Ten top tips for the teaching supervisor
Refer to: The Superguide a handbook for supervising allied health professionals. April 2012 SECOND EDITION HETI | RESOURCE.
Every little bit helps:
Seize the teaching moment. Even if you don’t have the whole package worked out, it’s still worthwhile sharing what you can, as best you can. Don’t have time to run through a process or procedure in full? Draw the student’s attention to one key aspect of the task. No time for a complete debrief immediately after a difficult case? Ask a few key questions to check the student’s understanding of what occurred and give quick feedback. Follow up later when there is time.
Teach by guided questioning:
Ask questions to discover the state of the student’s knowledge and understanding. Encourage independent thinking and problem-solving. Effective questioning uncovers misunderstandings and reinforces and extends existing knowledge.
Invite Learners to input into the agenda:
Adult learners should be involved in decisions about the direction and content of their learning. Your ultimate objective as a supervisor is to foster the student’s ability for self-directed lifelong learning.
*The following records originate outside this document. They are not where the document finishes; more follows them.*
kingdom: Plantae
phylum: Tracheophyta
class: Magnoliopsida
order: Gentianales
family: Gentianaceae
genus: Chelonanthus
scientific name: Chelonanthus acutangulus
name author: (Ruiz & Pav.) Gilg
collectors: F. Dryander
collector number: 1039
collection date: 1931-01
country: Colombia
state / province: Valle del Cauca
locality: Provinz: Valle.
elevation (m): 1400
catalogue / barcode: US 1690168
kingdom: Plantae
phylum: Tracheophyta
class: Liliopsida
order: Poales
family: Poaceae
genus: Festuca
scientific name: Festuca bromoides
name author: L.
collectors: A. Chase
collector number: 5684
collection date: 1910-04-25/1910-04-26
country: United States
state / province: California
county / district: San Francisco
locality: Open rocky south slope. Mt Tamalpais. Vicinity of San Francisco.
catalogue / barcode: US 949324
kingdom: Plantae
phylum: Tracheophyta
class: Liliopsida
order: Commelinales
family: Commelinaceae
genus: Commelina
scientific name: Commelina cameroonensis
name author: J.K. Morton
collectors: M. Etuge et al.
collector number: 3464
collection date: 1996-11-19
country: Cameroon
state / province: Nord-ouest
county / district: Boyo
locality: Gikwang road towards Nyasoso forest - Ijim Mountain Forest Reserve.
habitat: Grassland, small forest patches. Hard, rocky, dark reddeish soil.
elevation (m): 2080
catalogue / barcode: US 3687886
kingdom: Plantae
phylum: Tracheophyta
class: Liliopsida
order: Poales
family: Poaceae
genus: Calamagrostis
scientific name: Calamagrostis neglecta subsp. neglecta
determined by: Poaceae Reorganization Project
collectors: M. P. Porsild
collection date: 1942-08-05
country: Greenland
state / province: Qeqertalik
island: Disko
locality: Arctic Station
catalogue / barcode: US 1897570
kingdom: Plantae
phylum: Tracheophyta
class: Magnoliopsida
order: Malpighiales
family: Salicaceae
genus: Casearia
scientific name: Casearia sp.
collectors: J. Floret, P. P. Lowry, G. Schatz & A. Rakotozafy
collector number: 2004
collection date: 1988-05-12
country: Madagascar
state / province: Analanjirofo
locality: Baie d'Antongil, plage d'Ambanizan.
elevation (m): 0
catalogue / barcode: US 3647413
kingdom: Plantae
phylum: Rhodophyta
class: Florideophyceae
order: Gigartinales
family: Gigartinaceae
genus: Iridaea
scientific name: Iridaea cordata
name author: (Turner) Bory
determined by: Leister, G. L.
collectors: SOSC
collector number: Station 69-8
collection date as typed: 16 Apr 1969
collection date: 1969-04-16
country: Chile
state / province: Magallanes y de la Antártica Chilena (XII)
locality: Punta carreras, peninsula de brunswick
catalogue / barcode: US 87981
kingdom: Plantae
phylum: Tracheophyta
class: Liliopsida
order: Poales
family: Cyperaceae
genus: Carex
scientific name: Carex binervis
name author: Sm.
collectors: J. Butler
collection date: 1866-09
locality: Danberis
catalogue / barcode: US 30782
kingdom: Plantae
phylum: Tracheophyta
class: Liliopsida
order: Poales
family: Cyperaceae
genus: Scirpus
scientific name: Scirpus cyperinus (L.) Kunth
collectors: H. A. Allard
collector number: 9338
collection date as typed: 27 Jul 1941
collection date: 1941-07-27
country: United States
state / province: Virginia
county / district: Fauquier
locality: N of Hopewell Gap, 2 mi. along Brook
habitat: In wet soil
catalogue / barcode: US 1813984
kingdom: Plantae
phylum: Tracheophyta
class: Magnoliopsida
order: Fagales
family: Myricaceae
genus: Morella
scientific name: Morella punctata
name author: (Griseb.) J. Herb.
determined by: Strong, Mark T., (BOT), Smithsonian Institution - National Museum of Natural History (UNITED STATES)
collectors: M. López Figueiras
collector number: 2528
Questions from students should always be treated with respect. You may be shocked at what they do not know, but on closer inspection, may discover that others are just keeping quiet. The three most important words in teaching and learning are “I don’t know”.
Focus the learner:
Start any teaching by setting up the importance of the session. Teaching is more effective if it is tailored to learners’ interests, ambitions and current level of knowledge and ability. Answer the question: why should they pay attention to what you are about to teach them?
Focus the learning:
Don’t try to teach too much at once. Try not to repeat what is already known. Clinical situations are complex but limit the learning to the key aspects that form the learning edge of your student’s knowledge base. Procedures and processes can be broken down into steps, not all of which have to be covered at once.
Encourage independent learning:
Don’t try to teach everything – give enough information to set the student on track, then ask them to complete the task themselves. Keep learning open ended. Encourage students to seek other educational opportunities and report back on their learning.
Teach evidence-based practice:
Build a lifelong learning attitude in your students. Even more important than knowing the current best answer to a clinical problem is having the skills to identify a clinical question, search the clinical literature, appraise the evidence and form an evidence-based plan.
Check the understanding:
Have students actually understood what has been taught? Can they demonstrate clinical reasoning and put knowledge and skills into practice? If not, perhaps revisit specific topics or skill areas until they feel confident and can show that they have learned.
Evaluate your own practice as a teacher:
How well did your students learn from the information you provided? Every time you teach you have a chance to learn how to do it better (and more easily) next time. Try different methods and compare outcomes. Seek feedback from your students. Compare notes with your peers.
For more helpful information refer to: The Superguide a handbook for supervising allied health professionals. April 2012 SECOND EDITION HETI | RESOURCE.
Behaviours to avoid as an educator.
What leads to poor supervision?
Absence: supervision that is remote or infrequent is dangerous and ineffective.
Rigidity: setting rules without giving reasons or giving orders without explanations is not always the most effective way of communicating. This is not to say that supervisors have to explain everything all the time — but there has to be a time for explanations. The justification for systems is one of the things students must learn.
Intolerance and irritability: leads students to avoidance (hiding errors and gaps in their competence).
Not teaching: Take every opportunity that arises to assist students to learn from their clients.
A negative or relentlessly critical attitude: especially publicly criticising the student’s performance or seeking to humiliate the student.
Writing off students in difficulty: there are many reasons for suboptimal performance, including poor orientation or poor supervision, which can be addressed with simple measures.